> [Task description]: The answer must consist of each line below that contains the word "elbow", copied in full.
Top of Records to use
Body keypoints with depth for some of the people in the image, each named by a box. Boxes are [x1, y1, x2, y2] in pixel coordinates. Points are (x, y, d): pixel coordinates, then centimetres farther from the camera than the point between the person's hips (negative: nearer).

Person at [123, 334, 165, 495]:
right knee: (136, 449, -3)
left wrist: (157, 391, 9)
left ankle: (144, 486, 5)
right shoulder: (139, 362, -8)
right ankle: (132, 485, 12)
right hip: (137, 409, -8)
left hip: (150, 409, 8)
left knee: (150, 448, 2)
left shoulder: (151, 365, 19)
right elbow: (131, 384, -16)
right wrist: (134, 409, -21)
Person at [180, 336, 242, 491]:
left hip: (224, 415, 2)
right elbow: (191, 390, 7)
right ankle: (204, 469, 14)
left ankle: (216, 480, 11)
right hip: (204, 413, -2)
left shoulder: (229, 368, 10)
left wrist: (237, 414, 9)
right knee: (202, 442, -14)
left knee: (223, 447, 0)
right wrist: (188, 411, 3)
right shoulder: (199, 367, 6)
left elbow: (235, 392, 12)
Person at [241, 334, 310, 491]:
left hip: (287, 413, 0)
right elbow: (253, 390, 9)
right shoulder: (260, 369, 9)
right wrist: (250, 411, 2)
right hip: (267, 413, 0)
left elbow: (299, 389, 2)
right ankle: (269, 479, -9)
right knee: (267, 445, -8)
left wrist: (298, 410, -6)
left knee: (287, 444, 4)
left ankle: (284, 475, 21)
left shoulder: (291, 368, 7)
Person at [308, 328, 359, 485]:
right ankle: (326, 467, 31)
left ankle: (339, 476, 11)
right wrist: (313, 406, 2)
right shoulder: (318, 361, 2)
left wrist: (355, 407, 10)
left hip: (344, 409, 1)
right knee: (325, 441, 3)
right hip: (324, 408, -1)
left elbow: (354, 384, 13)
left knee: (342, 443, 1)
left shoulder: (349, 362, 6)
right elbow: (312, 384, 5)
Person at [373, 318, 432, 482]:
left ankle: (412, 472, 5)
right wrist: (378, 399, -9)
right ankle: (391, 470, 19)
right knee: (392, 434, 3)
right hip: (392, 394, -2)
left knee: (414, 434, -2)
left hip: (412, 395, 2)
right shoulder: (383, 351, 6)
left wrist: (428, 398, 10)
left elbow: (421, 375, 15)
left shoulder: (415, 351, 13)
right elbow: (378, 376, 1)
Bottom of Records to use
> [Output]:
right elbow: (131, 384, -16)
right elbow: (191, 390, 7)
left elbow: (235, 392, 12)
right elbow: (253, 390, 9)
left elbow: (299, 389, 2)
left elbow: (354, 384, 13)
right elbow: (312, 384, 5)
left elbow: (421, 375, 15)
right elbow: (378, 376, 1)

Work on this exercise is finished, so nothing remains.